Work request :: The answer must reproduce the listing exactly, with every picture left out.
== Data provided
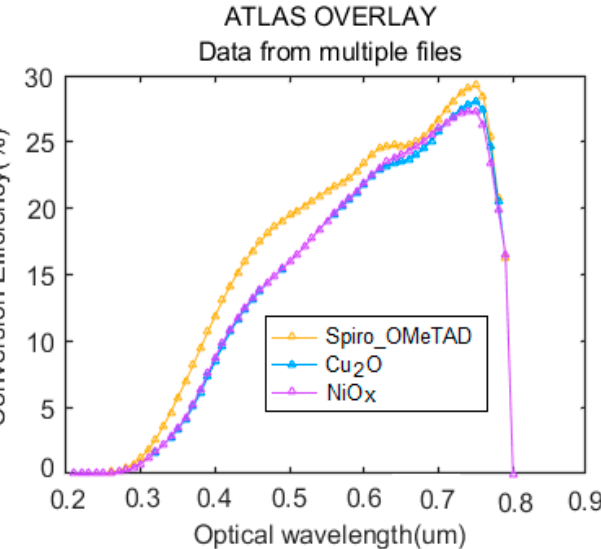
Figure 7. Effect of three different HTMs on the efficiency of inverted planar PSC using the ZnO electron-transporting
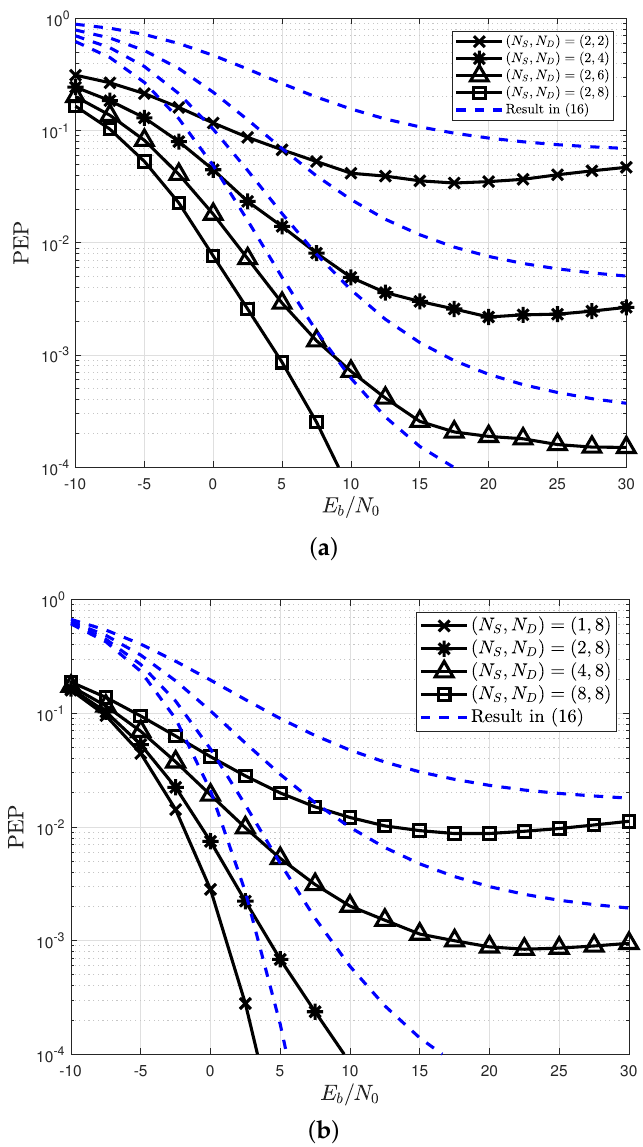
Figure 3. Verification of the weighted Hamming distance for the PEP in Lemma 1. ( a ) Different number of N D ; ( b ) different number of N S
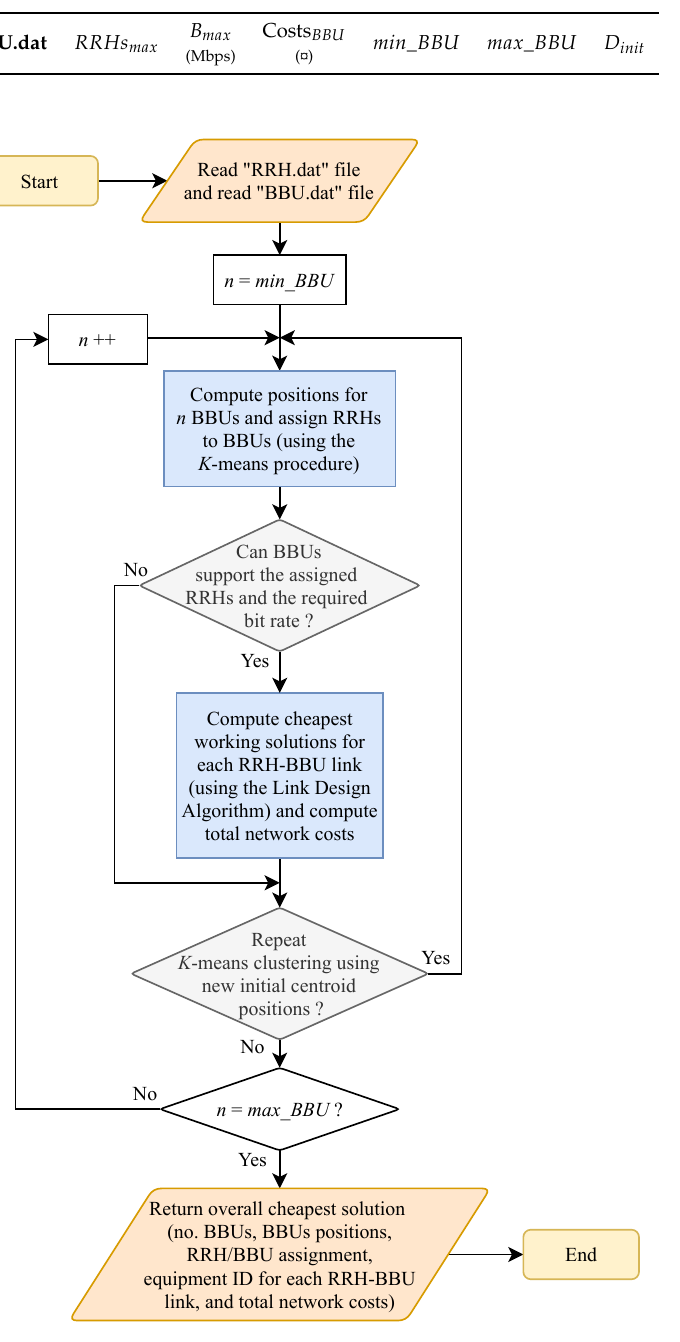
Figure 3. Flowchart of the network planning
====
Problem solution ::
Figure 7. Effect of three different HTMs on the efficiency of inverted planar PSC using the ZnO electron-transporting
Figure 3. Verification of the weighted Hamming distance for the PEP in Lemma 1. ( a ) Different number of N D ; ( b ) different number of N S
Figure 3. Flowchart of the network planning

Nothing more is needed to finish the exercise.